|Caretakers in Alba Iulia, Romania, cut hay in the Jewish cemetery. Photo (c) Ruth Ellen Gruber|
By Ruth Ellen Gruber
The Washington Post recently ran an interesting article about what can happen to a cemetery in an isolated area when its elderly caretaker can no longer take care. This is a common problem with Jewish cemeteries in some parts of Eastern Europe, where -- as in Romania, for example -- the small Jewish communities often contracted with local peasants to cut the weeds and maintain Jewish cemeteries in places where few or no Jews now live in exchange for housing onsite, or use of the hay or part of land where there are no burials. As these people age and pass away, the cemeteries may be left untended.

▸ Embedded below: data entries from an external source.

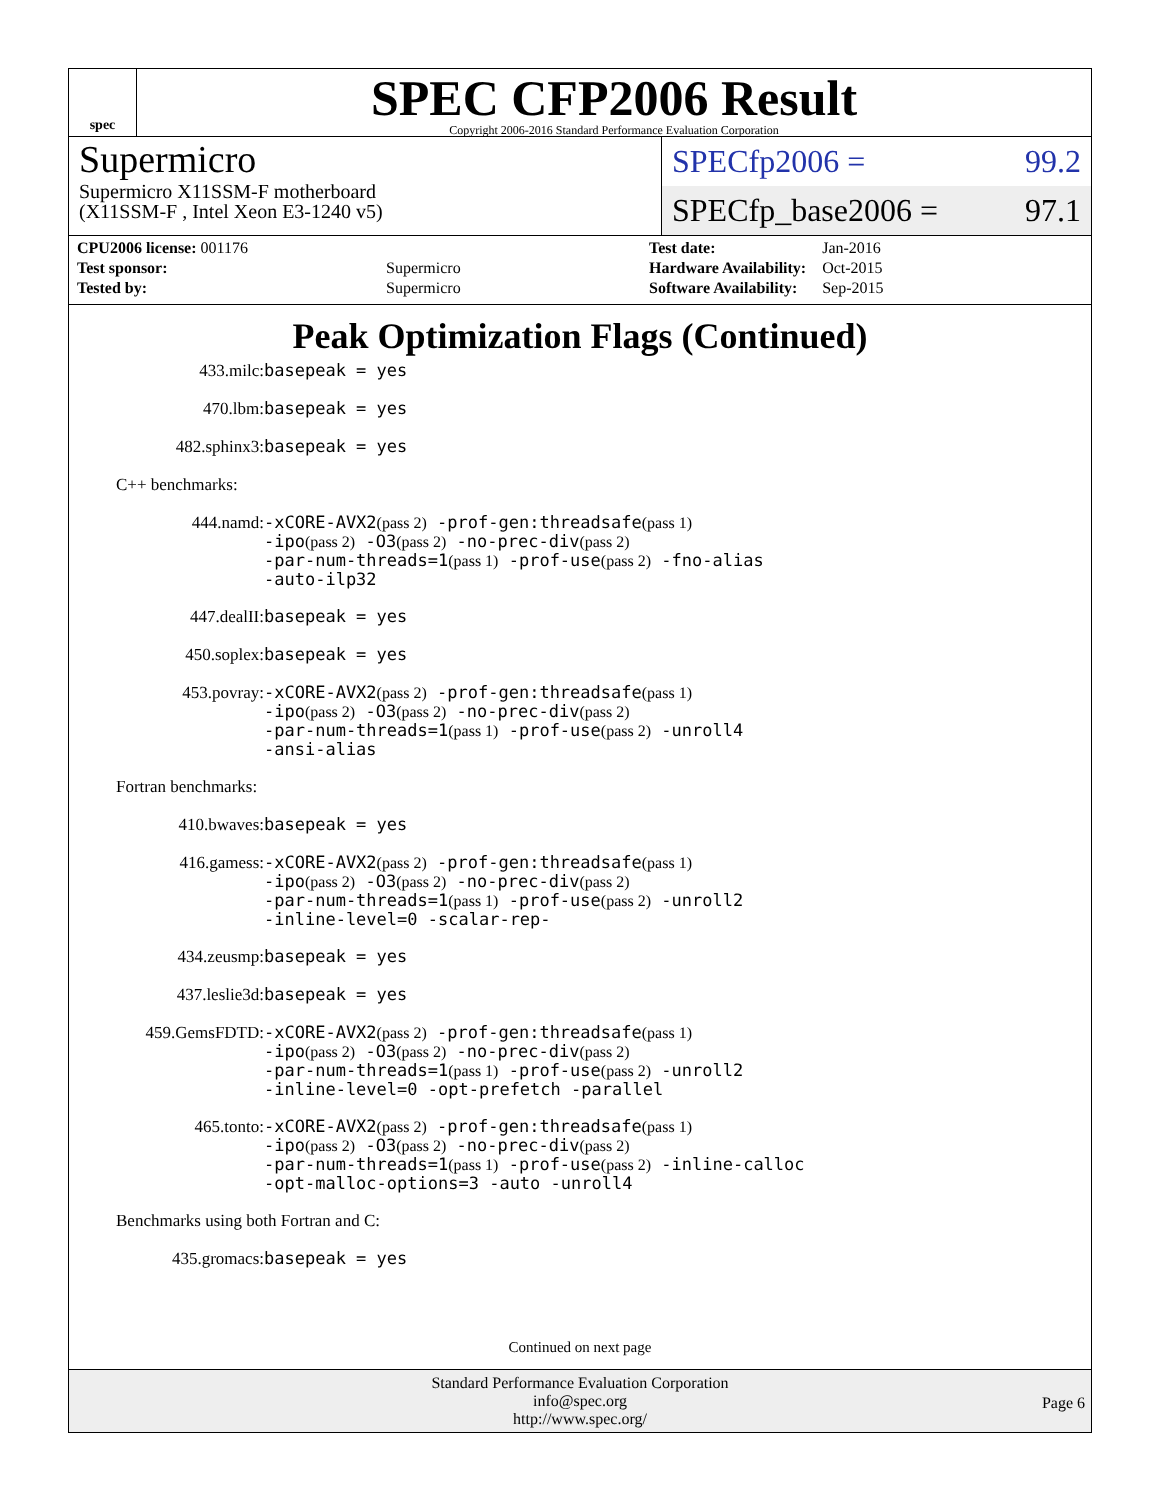spec
SPEC CFP2006 Result
Copyright 2006-2016 Standard Performance Evaluation Corporation
Supermicro
Supermicro X11SSM-F motherboard
(X11SSM-F , Intel Xeon E3-1240 v5)
SPECfp2006 = 99.2
SPECfp_base2006 = 97.1
| CPU2006 license: 001176 | |
| Test sponsor: | Supermicro |
| Tested by: | Supermicro |
| Test date: | Jan-2016 |
| Hardware Availability: | Oct-2015 |
| Software Availability: | Sep-2015 |
Peak Optimization Flags (Continued)
433.milc: basepeak = yes
470.lbm: basepeak = yes
482.sphinx3: basepeak = yes
C++ benchmarks:
444.namd: -xCORE-AVX2(pass 2) -prof-gen:threadsafe(pass 1)
-ipo(pass 2) -O3(pass 2) -no-prec-div(pass 2)
-par-num-threads=1(pass 1) -prof-use(pass 2) -fno-alias
-auto-ilp32
447.dealII: basepeak = yes
450.soplex: basepeak = yes
453.povray: -xCORE-AVX2(pass 2) -prof-gen:threadsafe(pass 1)
-ipo(pass 2) -O3(pass 2) -no-prec-div(pass 2)
-par-num-threads=1(pass 1) -prof-use(pass 2) -unroll4
-ansi-alias
Fortran benchmarks:
410.bwaves: basepeak = yes
416.gamess: -xCORE-AVX2(pass 2) -prof-gen:threadsafe(pass 1)
-ipo(pass 2) -O3(pass 2) -no-prec-div(pass 2)
-par-num-threads=1(pass 1) -prof-use(pass 2) -unroll2
-inline-level=0 -scalar-rep-
434.zeusmp: basepeak = yes
437.leslie3d: basepeak = yes
459.GemsFDTD: -xCORE-AVX2(pass 2) -prof-gen:threadsafe(pass 1)
-ipo(pass 2) -O3(pass 2) -no-prec-div(pass 2)
-par-num-threads=1(pass 1) -prof-use(pass 2) -unroll2
-inline-level=0 -opt-prefetch -parallel
465.tonto: -xCORE-AVX2(pass 2) -prof-gen:threadsafe(pass 1)
-ipo(pass 2) -O3(pass 2) -no-prec-div(pass 2)
-par-num-threads=1(pass 1) -prof-use(pass 2) -inline-calloc
-opt-malloc-options=3 -auto -unroll4
Benchmarks using both Fortran and C:
435.gromacs: basepeak = yes
Continued on next page
Standard Performance Evaluation Corporation
info@spec.org
http://www.spec.org/
Page 6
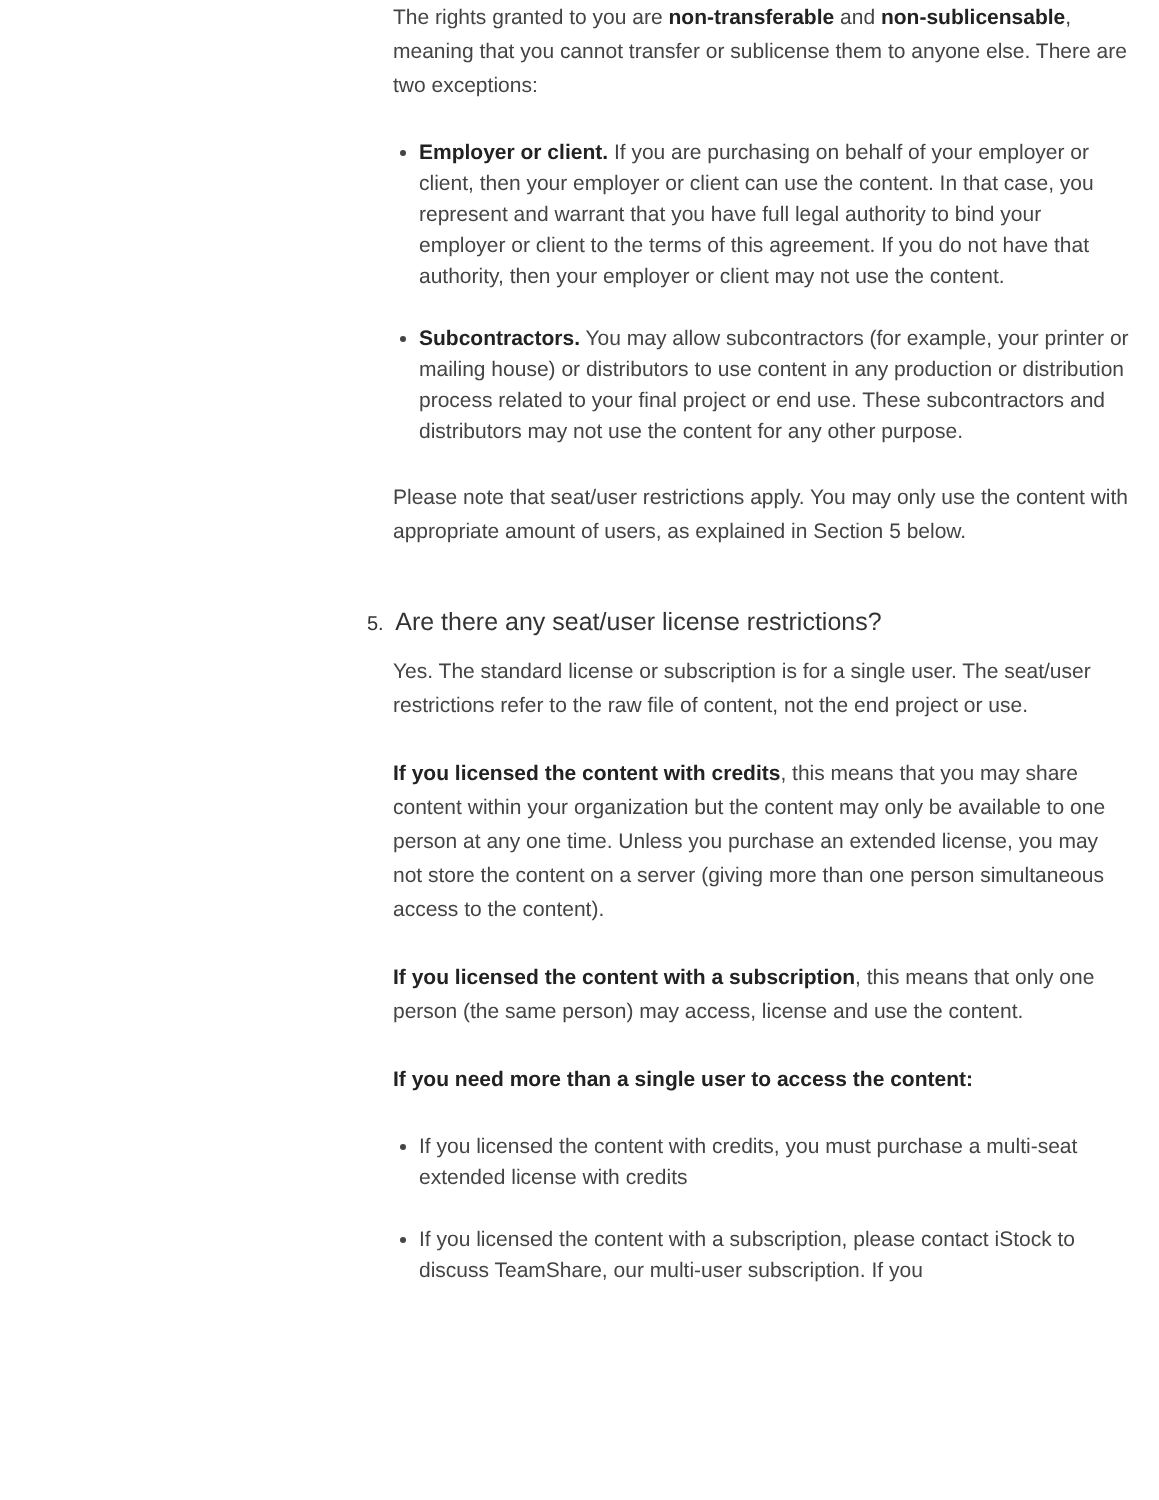The rights granted to you are non-transferable and non-sublicensable, meaning that you cannot transfer or sublicense them to anyone else. There are two exceptions:
Employer or client. If you are purchasing on behalf of your employer or client, then your employer or client can use the content. In that case, you represent and warrant that you have full legal authority to bind your employer or client to the terms of this agreement. If you do not have that authority, then your employer or client may not use the content.
Subcontractors. You may allow subcontractors (for example, your printer or mailing house) or distributors to use content in any production or distribution process related to your final project or end use. These subcontractors and distributors may not use the content for any other purpose.
Please note that seat/user restrictions apply. You may only use the content with appropriate amount of users, as explained in Section 5 below.
5. Are there any seat/user license restrictions?
Yes. The standard license or subscription is for a single user. The seat/user restrictions refer to the raw file of content, not the end project or use.
If you licensed the content with credits, this means that you may share content within your organization but the content may only be available to one person at any one time. Unless you purchase an extended license, you may not store the content on a server (giving more than one person simultaneous access to the content).
If you licensed the content with a subscription, this means that only one person (the same person) may access, license and use the content.
If you need more than a single user to access the content:
If you licensed the content with credits, you must purchase a multi-seat extended license with credits
If you licensed the content with a subscription, please contact iStock to discuss TeamShare, our multi-user subscription. If you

The article, by J. Freedom du Lac, was not about a Jewish cemetery in eastern Europe -- but about an African-American cemetery in rural Virginia whose longtime caretaker, Vernon Peterson, is now 80.
It’s what happens afterward, when he’s no longer around to look after Rock Hill Cemetery. For nearly half of its existence, the 122-year-old cemetery — where generations of local African American families are interred — has been carefully tended by Peterson, a fastidious Korean War veteran who grew up nearby in a country village that’s long since disappeared.
But Peterson is 80, and he can’t stop wondering: Who will care for this little-known repository of community and family history when he’s gone?
There are thousands of graveyards scattered across Virginia, many of them small family burial plots on private properties, according to preservationists and historians. Some date to the founding of Jamestown more than 400 years ago.
But they’re increasingly endangered as a generation of caretakers dies off and people with kin buried out back sell off their family land. The burial sites can become overgrown and, eventually, consigned to oblivion.